Itemized modification records:
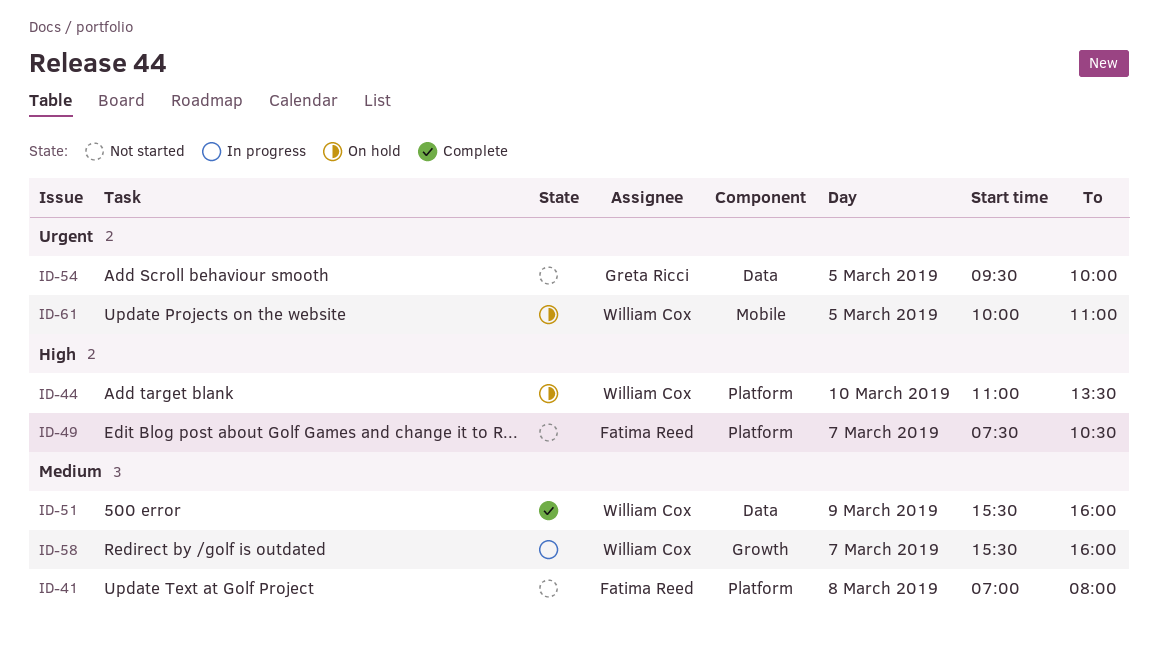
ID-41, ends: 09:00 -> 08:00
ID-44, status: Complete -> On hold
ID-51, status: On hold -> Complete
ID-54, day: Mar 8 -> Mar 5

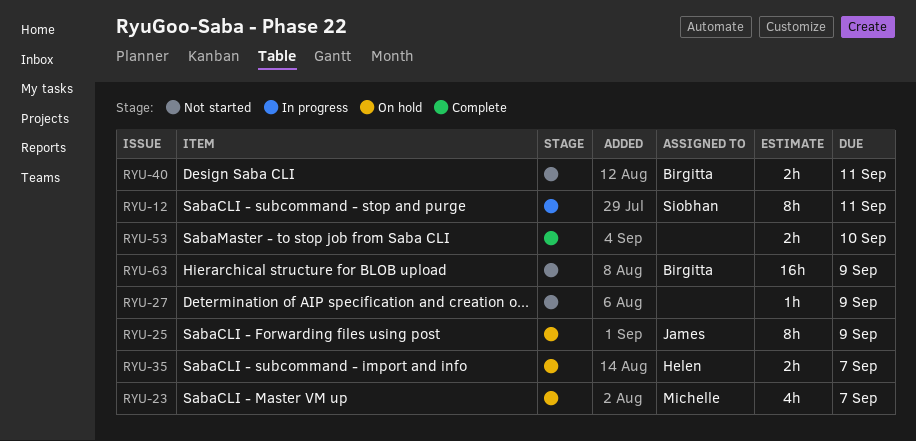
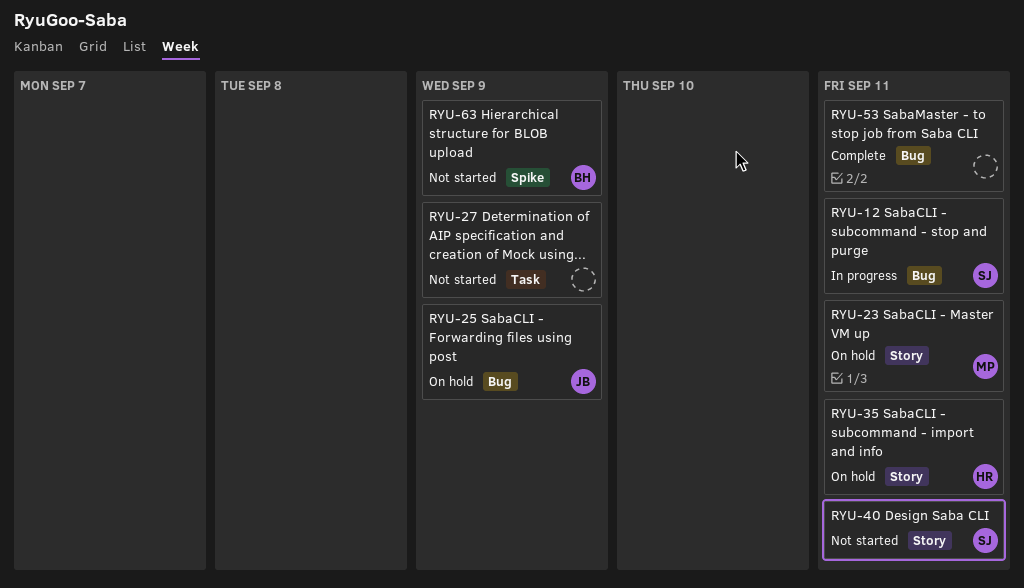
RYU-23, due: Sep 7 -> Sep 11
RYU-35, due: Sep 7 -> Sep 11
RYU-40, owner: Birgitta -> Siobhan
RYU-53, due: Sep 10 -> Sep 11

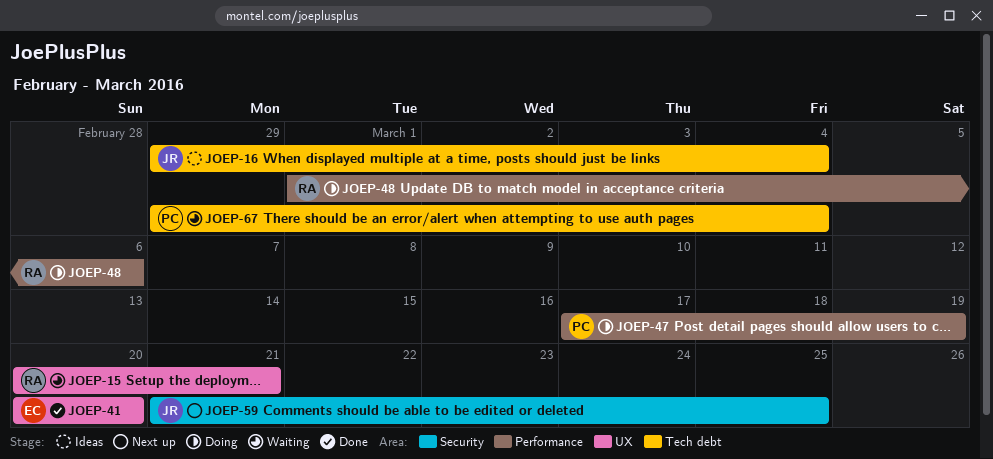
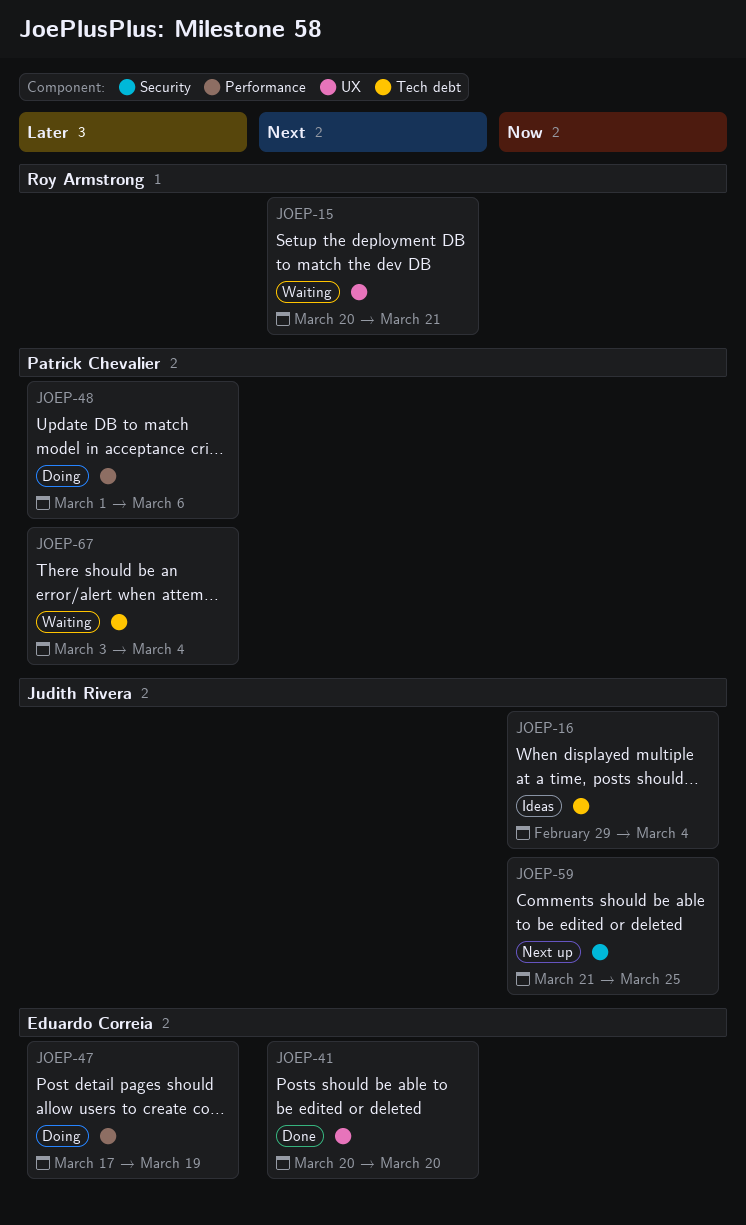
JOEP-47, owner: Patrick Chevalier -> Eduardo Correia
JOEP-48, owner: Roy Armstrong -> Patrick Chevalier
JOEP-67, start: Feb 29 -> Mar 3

= INSTRUCTIONS TO FOLLOW =
Your answer should consist only of the lines from the one that holds "JOEP-47, owner: Patrick" to the end of the entries above, both ends included, each repeated exactly.

= TASK RESULT =
JOEP-47, owner: Patrick Chevalier -> Eduardo Correia
JOEP-48, owner: Roy Armstrong -> Patrick Chevalier
JOEP-67, start: Feb 29 -> Mar 3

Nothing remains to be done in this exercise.